-- Opening Marker --

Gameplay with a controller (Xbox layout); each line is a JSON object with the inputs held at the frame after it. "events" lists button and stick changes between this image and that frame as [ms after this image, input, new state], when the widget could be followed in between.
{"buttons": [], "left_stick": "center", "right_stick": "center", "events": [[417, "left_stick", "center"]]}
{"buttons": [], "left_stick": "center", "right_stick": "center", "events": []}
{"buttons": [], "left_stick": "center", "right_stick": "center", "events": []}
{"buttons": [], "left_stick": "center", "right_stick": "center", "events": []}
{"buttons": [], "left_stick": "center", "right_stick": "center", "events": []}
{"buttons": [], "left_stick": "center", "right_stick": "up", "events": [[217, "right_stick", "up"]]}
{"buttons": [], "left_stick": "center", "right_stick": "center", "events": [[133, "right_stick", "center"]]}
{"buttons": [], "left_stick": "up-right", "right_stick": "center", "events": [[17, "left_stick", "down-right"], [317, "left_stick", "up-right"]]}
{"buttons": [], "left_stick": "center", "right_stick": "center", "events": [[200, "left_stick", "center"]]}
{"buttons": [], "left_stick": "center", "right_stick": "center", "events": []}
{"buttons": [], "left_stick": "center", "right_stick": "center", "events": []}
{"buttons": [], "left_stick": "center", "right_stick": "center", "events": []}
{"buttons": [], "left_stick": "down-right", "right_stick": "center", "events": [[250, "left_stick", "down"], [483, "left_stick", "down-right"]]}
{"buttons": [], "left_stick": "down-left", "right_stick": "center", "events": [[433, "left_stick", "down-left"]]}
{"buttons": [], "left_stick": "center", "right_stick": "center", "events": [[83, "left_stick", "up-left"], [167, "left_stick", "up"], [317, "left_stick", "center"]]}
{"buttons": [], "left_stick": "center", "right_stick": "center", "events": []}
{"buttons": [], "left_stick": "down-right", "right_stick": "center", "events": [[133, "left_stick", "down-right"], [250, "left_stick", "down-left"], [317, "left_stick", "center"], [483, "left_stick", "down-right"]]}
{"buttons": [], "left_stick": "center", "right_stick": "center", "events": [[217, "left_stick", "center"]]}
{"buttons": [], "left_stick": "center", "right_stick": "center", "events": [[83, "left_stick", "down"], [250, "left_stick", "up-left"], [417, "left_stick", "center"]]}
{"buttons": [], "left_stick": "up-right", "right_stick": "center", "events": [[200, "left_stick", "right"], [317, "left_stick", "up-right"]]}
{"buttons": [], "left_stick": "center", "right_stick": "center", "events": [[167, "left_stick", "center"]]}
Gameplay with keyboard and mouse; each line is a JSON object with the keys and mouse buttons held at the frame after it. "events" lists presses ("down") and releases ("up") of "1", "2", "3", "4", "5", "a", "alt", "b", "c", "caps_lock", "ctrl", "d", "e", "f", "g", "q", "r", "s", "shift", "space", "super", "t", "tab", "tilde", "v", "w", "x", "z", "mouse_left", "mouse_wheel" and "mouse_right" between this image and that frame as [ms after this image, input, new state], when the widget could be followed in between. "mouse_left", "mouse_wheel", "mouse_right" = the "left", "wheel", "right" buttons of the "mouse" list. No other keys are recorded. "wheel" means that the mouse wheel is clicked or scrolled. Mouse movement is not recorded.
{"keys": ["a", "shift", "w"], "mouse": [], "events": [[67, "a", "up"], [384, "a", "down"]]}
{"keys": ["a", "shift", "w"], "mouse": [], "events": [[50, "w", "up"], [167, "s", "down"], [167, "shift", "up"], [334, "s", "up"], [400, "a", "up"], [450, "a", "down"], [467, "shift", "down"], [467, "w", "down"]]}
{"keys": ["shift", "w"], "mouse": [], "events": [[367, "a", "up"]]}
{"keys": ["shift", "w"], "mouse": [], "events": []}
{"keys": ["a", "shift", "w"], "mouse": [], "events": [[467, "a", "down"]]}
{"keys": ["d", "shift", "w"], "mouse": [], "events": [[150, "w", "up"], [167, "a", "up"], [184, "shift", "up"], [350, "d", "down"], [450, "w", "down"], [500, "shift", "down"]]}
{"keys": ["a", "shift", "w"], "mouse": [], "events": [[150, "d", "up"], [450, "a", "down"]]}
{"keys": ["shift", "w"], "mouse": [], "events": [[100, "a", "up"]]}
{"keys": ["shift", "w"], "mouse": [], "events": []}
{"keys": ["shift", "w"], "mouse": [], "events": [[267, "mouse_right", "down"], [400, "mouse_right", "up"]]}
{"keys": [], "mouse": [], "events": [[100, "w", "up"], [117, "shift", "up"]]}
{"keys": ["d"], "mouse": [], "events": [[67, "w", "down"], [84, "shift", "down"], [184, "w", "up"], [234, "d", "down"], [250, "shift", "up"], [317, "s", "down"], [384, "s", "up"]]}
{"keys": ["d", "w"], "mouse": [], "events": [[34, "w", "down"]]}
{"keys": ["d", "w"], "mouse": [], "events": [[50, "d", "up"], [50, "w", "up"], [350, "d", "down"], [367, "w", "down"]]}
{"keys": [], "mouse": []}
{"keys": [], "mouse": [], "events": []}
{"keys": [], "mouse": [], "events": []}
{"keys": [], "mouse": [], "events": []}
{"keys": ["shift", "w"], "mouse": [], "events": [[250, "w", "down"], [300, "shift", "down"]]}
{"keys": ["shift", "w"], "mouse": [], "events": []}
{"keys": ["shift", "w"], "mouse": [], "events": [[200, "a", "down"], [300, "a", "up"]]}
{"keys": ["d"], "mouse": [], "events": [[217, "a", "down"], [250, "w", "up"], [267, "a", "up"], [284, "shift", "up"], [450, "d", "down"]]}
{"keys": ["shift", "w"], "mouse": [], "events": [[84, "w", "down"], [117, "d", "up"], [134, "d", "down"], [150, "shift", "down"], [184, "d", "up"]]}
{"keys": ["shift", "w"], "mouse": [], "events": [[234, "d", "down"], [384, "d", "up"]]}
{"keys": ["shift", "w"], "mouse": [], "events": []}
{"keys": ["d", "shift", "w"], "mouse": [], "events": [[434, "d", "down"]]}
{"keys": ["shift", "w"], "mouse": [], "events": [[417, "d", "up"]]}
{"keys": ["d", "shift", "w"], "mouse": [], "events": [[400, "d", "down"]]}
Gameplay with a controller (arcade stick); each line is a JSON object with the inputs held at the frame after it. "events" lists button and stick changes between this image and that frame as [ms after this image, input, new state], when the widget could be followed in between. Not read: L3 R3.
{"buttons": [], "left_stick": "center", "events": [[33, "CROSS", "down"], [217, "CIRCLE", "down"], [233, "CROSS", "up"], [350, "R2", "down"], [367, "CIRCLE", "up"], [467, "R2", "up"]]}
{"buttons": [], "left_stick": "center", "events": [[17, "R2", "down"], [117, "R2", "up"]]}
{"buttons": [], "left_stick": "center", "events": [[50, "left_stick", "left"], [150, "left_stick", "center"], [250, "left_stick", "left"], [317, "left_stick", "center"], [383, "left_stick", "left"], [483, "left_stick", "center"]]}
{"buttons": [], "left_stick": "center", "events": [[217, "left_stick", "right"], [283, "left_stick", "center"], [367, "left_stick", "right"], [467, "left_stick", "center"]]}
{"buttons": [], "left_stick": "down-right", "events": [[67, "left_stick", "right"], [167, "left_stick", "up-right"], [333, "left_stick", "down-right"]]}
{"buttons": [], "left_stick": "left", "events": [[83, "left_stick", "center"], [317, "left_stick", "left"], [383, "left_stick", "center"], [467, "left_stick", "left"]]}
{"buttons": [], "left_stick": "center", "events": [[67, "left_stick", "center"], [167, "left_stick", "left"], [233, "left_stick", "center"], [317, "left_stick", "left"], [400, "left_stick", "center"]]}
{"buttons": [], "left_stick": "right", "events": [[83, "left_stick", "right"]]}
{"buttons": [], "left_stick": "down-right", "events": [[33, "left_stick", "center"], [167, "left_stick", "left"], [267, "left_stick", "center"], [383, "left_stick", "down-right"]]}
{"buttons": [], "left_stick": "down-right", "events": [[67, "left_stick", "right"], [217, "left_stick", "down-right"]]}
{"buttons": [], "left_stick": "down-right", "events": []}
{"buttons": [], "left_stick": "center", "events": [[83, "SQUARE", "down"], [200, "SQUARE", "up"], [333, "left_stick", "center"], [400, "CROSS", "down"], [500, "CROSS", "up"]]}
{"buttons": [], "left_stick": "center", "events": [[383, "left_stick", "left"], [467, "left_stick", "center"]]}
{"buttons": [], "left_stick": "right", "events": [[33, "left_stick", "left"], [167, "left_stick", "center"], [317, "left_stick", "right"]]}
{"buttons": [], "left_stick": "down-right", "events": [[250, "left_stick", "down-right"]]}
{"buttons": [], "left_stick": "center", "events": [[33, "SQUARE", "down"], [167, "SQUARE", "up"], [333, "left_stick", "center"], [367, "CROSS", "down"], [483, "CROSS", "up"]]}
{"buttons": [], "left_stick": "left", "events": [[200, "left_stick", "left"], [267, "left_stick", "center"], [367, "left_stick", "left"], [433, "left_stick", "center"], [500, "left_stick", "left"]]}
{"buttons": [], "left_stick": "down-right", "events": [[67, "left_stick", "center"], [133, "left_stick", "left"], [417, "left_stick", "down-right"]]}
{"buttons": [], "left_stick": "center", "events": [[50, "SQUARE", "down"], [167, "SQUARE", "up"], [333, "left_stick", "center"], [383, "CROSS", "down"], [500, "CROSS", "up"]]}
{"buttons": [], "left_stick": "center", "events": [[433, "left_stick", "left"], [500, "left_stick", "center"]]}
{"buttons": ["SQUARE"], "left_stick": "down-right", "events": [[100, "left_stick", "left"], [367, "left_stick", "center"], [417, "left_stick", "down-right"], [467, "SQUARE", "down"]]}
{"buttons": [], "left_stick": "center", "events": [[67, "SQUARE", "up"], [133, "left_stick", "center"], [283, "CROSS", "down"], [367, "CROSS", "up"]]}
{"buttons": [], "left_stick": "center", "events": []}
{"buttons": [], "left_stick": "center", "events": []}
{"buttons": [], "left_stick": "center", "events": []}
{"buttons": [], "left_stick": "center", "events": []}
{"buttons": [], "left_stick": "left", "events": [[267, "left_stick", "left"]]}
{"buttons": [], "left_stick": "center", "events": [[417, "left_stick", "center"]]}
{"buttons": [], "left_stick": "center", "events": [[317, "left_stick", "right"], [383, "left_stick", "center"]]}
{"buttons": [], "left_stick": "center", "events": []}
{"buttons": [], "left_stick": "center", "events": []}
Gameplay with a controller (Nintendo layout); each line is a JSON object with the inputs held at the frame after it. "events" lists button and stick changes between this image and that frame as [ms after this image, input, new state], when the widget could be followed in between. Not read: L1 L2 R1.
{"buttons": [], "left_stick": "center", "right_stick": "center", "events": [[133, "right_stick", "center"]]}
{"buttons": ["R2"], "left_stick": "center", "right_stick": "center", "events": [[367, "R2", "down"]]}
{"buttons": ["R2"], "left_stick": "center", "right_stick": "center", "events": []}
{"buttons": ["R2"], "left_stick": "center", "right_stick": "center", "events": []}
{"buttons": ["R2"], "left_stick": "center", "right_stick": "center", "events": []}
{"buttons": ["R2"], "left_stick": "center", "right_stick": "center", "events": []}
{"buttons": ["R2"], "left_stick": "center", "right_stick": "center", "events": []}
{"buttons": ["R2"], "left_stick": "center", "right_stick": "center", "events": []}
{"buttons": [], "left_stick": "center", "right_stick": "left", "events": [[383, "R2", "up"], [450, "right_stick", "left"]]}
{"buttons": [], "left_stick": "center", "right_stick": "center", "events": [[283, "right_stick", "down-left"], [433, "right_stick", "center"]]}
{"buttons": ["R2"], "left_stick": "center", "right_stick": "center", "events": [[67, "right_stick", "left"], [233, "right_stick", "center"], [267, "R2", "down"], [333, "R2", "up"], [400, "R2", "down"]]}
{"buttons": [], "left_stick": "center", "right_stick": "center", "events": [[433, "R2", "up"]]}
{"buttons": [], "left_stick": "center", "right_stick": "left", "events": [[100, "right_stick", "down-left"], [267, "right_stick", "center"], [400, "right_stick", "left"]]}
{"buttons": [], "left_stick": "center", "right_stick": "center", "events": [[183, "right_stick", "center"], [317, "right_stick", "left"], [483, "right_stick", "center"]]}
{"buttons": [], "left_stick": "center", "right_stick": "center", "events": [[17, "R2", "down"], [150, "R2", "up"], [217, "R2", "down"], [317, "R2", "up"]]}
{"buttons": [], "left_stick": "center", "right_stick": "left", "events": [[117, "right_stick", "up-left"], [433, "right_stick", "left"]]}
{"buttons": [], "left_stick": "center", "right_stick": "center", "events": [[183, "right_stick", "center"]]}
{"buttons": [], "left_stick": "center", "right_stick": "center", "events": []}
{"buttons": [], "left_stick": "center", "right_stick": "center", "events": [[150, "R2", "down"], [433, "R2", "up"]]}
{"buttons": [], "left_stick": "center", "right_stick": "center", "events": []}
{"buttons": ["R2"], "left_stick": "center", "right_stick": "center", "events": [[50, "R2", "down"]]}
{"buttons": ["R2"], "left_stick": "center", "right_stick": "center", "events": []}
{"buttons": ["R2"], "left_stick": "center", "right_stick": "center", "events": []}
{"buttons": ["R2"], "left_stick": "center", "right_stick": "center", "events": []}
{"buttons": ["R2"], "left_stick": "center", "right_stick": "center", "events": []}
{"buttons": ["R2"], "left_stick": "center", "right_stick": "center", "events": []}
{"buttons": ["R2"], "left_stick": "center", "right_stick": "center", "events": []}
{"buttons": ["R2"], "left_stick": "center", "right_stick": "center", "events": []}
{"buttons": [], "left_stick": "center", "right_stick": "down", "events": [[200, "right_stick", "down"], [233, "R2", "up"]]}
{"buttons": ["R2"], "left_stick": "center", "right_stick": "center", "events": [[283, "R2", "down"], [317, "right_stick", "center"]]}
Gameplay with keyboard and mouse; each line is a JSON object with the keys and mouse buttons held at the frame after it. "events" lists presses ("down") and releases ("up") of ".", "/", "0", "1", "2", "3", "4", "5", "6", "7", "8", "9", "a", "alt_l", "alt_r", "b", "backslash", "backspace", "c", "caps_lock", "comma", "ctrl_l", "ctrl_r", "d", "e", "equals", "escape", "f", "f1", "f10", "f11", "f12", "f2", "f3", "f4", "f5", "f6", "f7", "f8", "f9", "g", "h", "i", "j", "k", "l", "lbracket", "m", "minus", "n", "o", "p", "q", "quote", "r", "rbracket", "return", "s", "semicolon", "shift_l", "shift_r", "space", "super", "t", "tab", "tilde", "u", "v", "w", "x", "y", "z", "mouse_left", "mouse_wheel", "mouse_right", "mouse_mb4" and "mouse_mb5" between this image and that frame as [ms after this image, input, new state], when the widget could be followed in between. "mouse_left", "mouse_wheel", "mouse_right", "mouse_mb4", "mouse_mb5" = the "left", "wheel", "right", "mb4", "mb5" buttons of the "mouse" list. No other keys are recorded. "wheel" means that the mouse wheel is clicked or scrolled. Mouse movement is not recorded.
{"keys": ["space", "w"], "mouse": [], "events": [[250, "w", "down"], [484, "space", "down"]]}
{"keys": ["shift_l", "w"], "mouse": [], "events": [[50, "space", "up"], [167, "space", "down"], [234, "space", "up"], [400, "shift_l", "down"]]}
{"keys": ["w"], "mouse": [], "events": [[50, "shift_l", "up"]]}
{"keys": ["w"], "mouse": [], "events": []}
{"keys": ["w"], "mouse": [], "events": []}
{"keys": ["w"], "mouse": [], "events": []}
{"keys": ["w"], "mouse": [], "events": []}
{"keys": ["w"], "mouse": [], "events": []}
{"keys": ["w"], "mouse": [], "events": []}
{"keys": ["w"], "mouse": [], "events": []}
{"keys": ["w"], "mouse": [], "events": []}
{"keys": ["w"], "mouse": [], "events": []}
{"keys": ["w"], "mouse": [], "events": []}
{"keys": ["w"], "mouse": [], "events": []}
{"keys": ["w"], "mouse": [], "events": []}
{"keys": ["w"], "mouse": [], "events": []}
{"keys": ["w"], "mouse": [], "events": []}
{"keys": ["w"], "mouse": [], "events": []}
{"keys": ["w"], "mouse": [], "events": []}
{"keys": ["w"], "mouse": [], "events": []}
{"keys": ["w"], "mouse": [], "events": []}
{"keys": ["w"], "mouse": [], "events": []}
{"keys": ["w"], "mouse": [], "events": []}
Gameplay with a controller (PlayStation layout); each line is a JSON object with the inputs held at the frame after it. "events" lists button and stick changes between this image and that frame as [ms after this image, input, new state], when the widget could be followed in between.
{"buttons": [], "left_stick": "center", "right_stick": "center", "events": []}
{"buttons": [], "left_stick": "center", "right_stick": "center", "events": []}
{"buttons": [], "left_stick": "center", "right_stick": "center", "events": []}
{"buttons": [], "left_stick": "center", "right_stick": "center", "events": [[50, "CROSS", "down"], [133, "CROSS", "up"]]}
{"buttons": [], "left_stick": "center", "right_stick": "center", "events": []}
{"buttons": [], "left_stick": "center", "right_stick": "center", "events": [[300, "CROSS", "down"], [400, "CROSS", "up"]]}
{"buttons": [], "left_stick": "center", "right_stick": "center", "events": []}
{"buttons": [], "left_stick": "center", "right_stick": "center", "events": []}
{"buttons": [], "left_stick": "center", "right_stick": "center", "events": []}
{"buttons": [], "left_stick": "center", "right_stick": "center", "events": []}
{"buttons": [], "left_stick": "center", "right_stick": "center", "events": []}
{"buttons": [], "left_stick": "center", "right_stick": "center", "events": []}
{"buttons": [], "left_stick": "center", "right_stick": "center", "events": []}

-- Closing Marker --

ASSIGNMENT:
From the entries, copy out each line containing the word "presses".

TASK SOLUTION:
Gameplay with keyboard and mouse; each line is a JSON object with the keys and mouse buttons held at the frame after it. "events" lists presses ("down") and releases ("up") of "1", "2", "3", "4", "5", "a", "alt", "b", "c", "caps_lock", "ctrl", "d", "e", "f", "g", "q", "r", "s", "shift", "space", "super", "t", "tab", "tilde", "v", "w", "x", "z", "mouse_left", "mouse_wheel" and "mouse_right" between this image and that frame as [ms after this image, input, new state], when the widget could be followed in between. "mouse_left", "mouse_wheel", "mouse_right" = the "left", "wheel", "right" buttons of the "mouse" list. No other keys are recorded. "wheel" means that the mouse wheel is clicked or scrolled. Mouse movement is not recorded.
Gameplay with keyboard and mouse; each line is a JSON object with the keys and mouse buttons held at the frame after it. "events" lists presses ("down") and releases ("up") of ".", "/", "0", "1", "2", "3", "4", "5", "6", "7", "8", "9", "a", "alt_l", "alt_r", "b", "backslash", "backspace", "c", "caps_lock", "comma", "ctrl_l", "ctrl_r", "d", "e", "equals", "escape", "f", "f1", "f10", "f11", "f12", "f2", "f3", "f4", "f5", "f6", "f7", "f8", "f9", "g", "h", "i", "j", "k", "l", "lbracket", "m", "minus", "n", "o", "p", "q", "quote", "r", "rbracket", "return", "s", "semicolon", "shift_l", "shift_r", "space", "super", "t", "tab", "tilde", "u", "v", "w", "x", "y", "z", "mouse_left", "mouse_wheel", "mouse_right", "mouse_mb4" and "mouse_mb5" between this image and that frame as [ms after this image, input, new state], when the widget could be followed in between. "mouse_left", "mouse_wheel", "mouse_right", "mouse_mb4", "mouse_mb5" = the "left", "wheel", "right", "mb4", "mb5" buttons of the "mouse" list. No other keys are recorded. "wheel" means that the mouse wheel is clicked or scrolled. Mouse movement is not recorded.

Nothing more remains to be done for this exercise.